| PROVIDED TEXT |
# Naive Bayes Classifier



In [None]:
# Import packages

import pandas as pd
import numpy as np
import math
from collections import defaultdict
import matplotlib.pyplot as plt

In [None]:
# This function prepares the data by reading it from a file and converting it 
# into a useful format for training and testing

def preprocess():
    
    # Read the files
    trainset = pd.read_csv("train.csv", header=None)
    testset = pd.read_csv("test.csv", header=None)
    
    # Identify 9999 value as Null
    trainset = trainset.replace(9999, np.NaN)
    testset = testset.replace(9999, np.NaN)
    
    # Calculate medians for all pose categories
    medians = trainset.groupby(trainset[0]).median()

    # Median imputation for null value
    for i in range(trainset.shape[0]):
      for j in range(1, trainset.shape[1]):
        if (np.isnan(trainset.loc[i, j])):
            trainset.loc[i, j] = medians.loc[trainset.loc[i, 0], j]

    return [trainset, testset]

trainset = preprocess()[0]
testset = preprocess()[1]
print(trainset)

In [5]:
# This function calculates prior probabilities and likelihoods from the training data and using
# them to build a naive Bayes model

def train(trainset):
    
    # Extract all pose categories
    categories = list(trainset[0].drop_duplicates())
    instance_num = trainset.shape[0]

    prior = defaultdict(float)
    mean = pd.DataFrame()
    var = pd.DataFrame()

    # For each data point in each category, calculate its mean and variance
    for category in categories:
        curr_category = trainset[trainset[0] == category]
        prior[category] = curr_category.shape[0] / instance_num
        mean[category] = curr_category.iloc[:, 1: 23].mean()
        var[category] = curr_category.iloc[:, 1: 23].var()
    
    train_model = [prior, mean, var]
    return train_model

train_model = train(trainset)

In [6]:
# This function calculates the corresponding y value in a normal distribution
# given mean, variance and x value

def calc_normal(mean, var, x):
    coefficient = 1 / np.sqrt(2 * math.pi * var)

| PROVIDED INFORMATION |
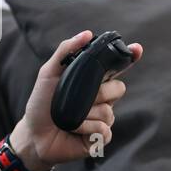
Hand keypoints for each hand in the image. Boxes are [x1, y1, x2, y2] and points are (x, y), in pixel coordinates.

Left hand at [12, 30, 143, 169]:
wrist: (34, 135)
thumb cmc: (41, 104)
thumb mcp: (48, 73)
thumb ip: (66, 50)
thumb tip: (88, 33)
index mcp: (92, 81)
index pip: (117, 67)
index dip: (130, 57)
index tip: (136, 49)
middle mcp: (101, 99)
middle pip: (119, 88)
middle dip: (101, 92)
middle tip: (81, 98)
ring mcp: (102, 118)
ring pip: (109, 111)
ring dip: (86, 114)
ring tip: (70, 117)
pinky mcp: (101, 137)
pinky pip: (104, 129)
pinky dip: (87, 129)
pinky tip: (75, 130)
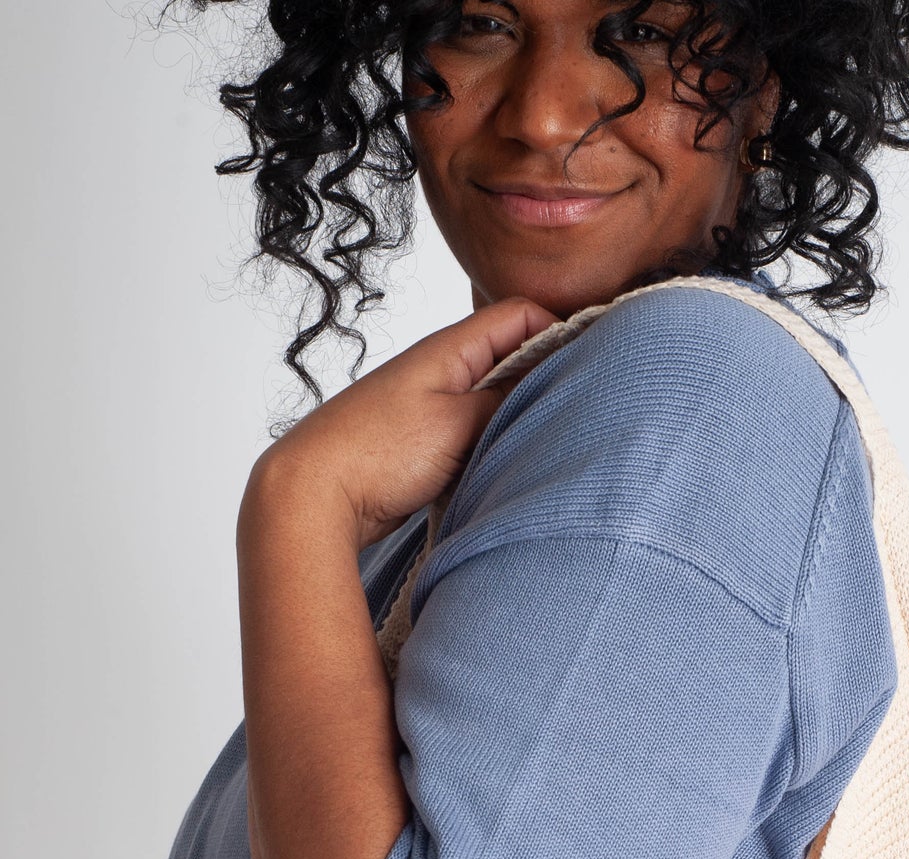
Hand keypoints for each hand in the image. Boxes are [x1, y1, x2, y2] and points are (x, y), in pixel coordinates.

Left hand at [243, 296, 555, 550]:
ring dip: (522, 415)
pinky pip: (478, 433)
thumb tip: (554, 381)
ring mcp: (435, 408)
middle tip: (586, 403)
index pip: (522, 316)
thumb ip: (510, 400)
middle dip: (548, 374)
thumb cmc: (377, 451)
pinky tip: (512, 464)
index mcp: (451, 348)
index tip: (594, 361)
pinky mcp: (427, 445)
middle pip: (513, 356)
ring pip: (496, 399)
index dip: (562, 329)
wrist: (314, 491)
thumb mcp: (459, 422)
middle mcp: (444, 370)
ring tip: (554, 436)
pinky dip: (498, 444)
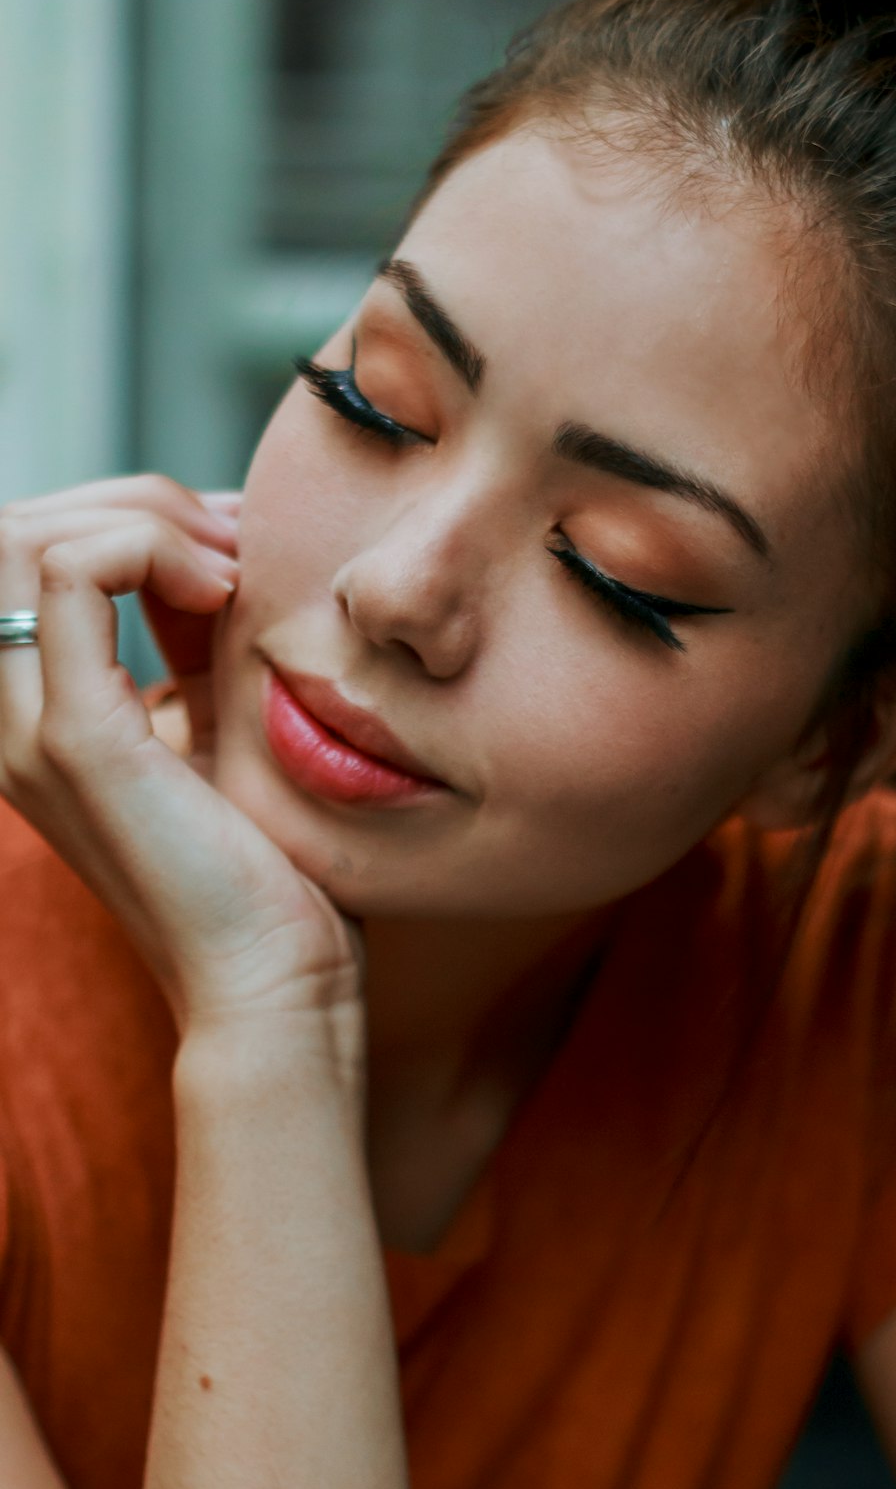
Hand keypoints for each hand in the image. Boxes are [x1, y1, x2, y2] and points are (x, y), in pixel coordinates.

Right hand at [0, 475, 365, 1082]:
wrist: (275, 982)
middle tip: (236, 543)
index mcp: (34, 713)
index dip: (124, 518)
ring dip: (140, 520)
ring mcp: (30, 731)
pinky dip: (149, 550)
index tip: (229, 546)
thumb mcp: (212, 723)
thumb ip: (186, 645)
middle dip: (134, 506)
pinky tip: (223, 591)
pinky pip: (72, 576)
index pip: (22, 555)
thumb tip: (209, 550)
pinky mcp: (79, 742)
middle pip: (12, 532)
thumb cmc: (264, 869)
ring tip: (231, 568)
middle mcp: (10, 719)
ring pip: (22, 538)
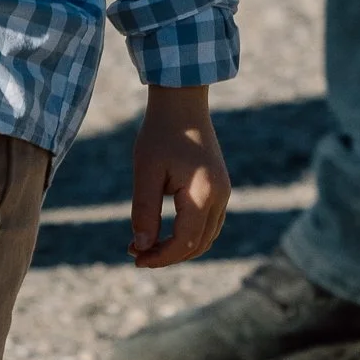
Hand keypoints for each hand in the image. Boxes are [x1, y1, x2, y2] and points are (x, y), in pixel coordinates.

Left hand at [129, 84, 228, 267]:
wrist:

| TASKS TO COMPLETE |
a: Revise the naive Bayes notebook from "prior = defaultdict(float)" to "curr_category.iloc[:, 1: 23].var()", replacing "curr_category" with "category_rows".
b: Answer these questions about the naive Bayes notebook:
(i) Which value does the preprocessing step identify as null?
(ii) What kind of imputation fills the null values in the training set?
(iii) Which three items make up the list returned by the train function?
c: Carry on the naive Bayes notebook from the point where it stops.

| EXPECTED OUTPUTS |
a:
prior = defaultdict(float)
    mean = pd.DataFrame()
    var = pd.DataFrame()

    # For each data point in each category, calculate its mean and variance
    for category in categories:
        category_rows = trainset[trainset[0] == category]
        prior[category] = category_rows.shape[0] / instance_num
        mean[category] = category_rows.iloc[:, 1: 23].mean()
        var[category] = category_rows.iloc[:, 1: 23].var()

b:
(i) 9999
(ii) Median imputation, using the median for the row's pose category
(iii) prior, mean and var

c:
    y =  coefficient * np.exp(- np.power((x - mean), 2) / (2 * var))

    return np.log(y, where = y > 0)

In [7]:
# This function predicts classes for new items in a test dataset (for the purposes of this assignment, you
# can re-use the training data as a test set)

def predict(testset, train_model):
    [prior, mean, var] = train_model
    predict_result = []

    for i in range(testset.shape[0]):
        test = testset.iloc[i, 1:].astype(float)
        result = pd.Series(dtype='float64')
        max_score = 0
        
        # Calculate the score for each category
        for category in train_model[0].keys():
            result[category] = 0
            
            # Only include values that are not null
            for i in range(1, len(test) + 1):
                if not np.isnan(test[i]):
                    result[category] += calc_normal(mean[category][i], var[category][i], test[i])
            
            # Add prior probability
            result[category] += math.log(prior[category])
            
            # Check if the current class scores the highest
            if max_score == 0 or result[category] > max_score:
                max_score = result[category]
                result_category = category
        
        # Append the result to the result list
        predict_result.append(result_category)
        
    return predict_result

predict_result = predict(testset, train_model)

In [8]:
# This function should evaliate the prediction performance by comparing your model’s class outputs to ground
# truth labels

def evaluate(predict_result, testset):
    correct_num = 0
    correct_result = testset.iloc[:, 0].tolist()
    
    # Calculate how much times the classifier predicts correctly
    for i in range(len(predict_result)):
        if (correct_result[i] == predict_result[i]):
            correct_num += 1

    # Return the accuracy
    return correct_num / len(predict_result)

accuracy = evaluate(predict_result, testset)
print("Overall accuracy: " + str(accuracy))

Overall accuracy: 0.7413793103448276


## Questions 


If you are in a group of 1, you will respond to **two** questions of your choosing.

If you are in a group of 2, you will respond to **four** questions of your choosing.

A response to a question should take about 100–250 words, and make reference to the data wherever possible.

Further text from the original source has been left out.